**What the task asks**
When a line contains the string "root", it counts once; give the total of such lines in the entries below and nothing else.

START Supplied records

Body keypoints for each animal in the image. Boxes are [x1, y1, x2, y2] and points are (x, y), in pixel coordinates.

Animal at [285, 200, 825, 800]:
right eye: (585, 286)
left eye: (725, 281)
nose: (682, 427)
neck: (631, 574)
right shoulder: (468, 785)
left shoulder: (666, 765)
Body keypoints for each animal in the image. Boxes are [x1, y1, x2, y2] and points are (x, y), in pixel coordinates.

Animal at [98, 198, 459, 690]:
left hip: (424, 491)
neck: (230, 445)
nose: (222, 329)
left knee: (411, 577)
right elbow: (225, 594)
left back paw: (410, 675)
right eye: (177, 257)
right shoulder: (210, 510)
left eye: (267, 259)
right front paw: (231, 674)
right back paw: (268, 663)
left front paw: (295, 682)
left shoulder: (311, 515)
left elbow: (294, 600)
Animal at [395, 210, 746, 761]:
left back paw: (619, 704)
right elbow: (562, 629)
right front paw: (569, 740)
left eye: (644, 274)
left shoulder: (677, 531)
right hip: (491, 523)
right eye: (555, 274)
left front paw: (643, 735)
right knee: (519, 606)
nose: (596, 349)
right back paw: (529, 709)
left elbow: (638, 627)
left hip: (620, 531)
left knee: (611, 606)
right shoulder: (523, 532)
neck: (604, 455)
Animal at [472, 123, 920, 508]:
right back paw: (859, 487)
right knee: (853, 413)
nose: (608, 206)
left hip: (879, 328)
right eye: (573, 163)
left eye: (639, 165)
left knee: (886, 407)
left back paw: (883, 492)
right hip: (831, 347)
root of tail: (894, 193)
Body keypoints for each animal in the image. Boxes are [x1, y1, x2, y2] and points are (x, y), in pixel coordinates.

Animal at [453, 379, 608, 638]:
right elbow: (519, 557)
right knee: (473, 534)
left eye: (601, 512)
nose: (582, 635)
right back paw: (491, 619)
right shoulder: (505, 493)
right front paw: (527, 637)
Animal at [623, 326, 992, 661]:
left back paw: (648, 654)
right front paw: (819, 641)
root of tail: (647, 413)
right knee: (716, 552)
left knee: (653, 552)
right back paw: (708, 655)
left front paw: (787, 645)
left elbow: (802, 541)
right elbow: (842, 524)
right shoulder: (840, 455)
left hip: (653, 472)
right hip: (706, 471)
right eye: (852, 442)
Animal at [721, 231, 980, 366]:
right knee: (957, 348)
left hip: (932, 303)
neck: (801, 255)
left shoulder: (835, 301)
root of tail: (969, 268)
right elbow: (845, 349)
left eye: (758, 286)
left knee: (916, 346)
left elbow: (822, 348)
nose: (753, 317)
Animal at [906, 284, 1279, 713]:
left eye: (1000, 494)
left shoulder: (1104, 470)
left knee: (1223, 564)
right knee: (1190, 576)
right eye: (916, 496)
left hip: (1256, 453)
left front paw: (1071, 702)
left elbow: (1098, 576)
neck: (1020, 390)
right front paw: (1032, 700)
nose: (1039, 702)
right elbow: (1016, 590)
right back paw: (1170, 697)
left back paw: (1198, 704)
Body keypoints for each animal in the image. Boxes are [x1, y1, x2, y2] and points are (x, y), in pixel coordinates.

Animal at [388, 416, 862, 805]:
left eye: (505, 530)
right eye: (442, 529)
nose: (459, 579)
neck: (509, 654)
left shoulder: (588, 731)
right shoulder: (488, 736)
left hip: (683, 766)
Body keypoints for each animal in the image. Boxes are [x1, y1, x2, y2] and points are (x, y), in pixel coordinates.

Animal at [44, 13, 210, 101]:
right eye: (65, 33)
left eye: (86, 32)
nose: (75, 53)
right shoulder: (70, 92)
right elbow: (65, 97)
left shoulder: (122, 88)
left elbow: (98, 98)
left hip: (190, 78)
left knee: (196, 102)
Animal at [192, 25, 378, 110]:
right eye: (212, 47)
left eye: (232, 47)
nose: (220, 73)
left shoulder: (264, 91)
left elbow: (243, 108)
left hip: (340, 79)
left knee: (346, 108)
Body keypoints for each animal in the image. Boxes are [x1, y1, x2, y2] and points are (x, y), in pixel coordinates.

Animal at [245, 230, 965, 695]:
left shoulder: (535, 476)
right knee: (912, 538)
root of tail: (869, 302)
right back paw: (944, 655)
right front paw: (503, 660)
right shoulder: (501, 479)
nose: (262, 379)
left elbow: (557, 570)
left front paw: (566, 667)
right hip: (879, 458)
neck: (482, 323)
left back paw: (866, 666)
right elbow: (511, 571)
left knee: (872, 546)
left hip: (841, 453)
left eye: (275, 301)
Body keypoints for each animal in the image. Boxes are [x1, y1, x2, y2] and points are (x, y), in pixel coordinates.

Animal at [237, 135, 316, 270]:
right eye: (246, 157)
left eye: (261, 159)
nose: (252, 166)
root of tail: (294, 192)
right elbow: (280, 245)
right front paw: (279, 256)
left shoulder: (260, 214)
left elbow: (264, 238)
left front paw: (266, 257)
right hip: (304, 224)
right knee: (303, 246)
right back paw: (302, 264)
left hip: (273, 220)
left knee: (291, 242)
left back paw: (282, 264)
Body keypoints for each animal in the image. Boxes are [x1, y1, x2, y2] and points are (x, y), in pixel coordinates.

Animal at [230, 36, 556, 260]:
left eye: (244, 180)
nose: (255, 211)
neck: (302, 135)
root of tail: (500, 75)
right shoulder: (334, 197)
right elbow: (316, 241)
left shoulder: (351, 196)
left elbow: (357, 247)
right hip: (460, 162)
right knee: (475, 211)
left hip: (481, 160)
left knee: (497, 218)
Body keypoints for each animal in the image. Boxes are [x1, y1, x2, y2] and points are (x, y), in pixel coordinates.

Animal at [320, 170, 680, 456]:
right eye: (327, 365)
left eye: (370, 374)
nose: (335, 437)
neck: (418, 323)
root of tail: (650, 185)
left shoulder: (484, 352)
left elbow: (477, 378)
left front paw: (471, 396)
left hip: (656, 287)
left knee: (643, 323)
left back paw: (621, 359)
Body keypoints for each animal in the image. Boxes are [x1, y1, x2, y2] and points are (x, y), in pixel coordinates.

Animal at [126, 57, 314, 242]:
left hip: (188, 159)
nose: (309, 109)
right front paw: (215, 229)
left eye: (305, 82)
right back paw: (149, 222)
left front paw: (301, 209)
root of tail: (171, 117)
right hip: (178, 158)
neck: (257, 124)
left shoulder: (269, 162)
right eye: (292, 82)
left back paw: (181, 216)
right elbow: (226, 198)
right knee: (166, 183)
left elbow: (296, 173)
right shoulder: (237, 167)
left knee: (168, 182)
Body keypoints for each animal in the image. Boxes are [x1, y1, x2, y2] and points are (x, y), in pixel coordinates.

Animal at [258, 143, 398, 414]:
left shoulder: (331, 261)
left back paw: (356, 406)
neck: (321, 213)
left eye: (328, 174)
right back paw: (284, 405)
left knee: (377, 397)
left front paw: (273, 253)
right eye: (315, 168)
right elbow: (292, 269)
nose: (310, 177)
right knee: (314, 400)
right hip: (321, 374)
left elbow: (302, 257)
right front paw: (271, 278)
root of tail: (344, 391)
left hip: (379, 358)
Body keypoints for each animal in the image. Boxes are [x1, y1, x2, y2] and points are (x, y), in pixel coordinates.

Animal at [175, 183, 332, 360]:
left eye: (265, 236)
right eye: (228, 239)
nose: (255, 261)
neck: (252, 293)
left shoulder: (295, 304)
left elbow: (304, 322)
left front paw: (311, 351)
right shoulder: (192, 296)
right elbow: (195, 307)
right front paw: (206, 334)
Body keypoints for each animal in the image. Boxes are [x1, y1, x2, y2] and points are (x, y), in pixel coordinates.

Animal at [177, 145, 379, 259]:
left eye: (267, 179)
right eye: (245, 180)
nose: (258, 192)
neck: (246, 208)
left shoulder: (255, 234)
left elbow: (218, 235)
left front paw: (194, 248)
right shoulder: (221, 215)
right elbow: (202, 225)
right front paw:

END Supplied records

**Solution for this problem**
9